◆ RECORDS SHOWN
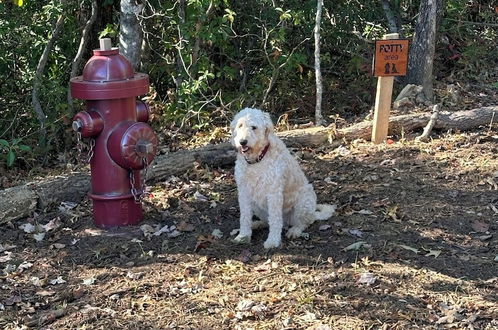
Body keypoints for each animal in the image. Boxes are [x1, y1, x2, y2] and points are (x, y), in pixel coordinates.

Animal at [231, 107, 336, 249]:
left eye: (254, 127)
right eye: (240, 125)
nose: (242, 142)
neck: (257, 160)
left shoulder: (274, 193)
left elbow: (275, 220)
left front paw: (272, 241)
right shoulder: (243, 192)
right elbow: (244, 217)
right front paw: (243, 236)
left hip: (304, 201)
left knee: (304, 222)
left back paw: (295, 230)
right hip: (258, 206)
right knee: (269, 221)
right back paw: (257, 224)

◆ TASK GOAL
Your task is to transcribe, with no changes, only the lines of the listing above that lie between the line holding "neck: (257, 160)" and the line holding "right hip: (258, 206)", inclusive.

◆ EXERCISE RESPONSE
neck: (257, 160)
left shoulder: (274, 193)
left elbow: (275, 220)
left front paw: (272, 241)
right shoulder: (243, 192)
right elbow: (244, 217)
right front paw: (243, 236)
left hip: (304, 201)
left knee: (304, 222)
left back paw: (295, 230)
right hip: (258, 206)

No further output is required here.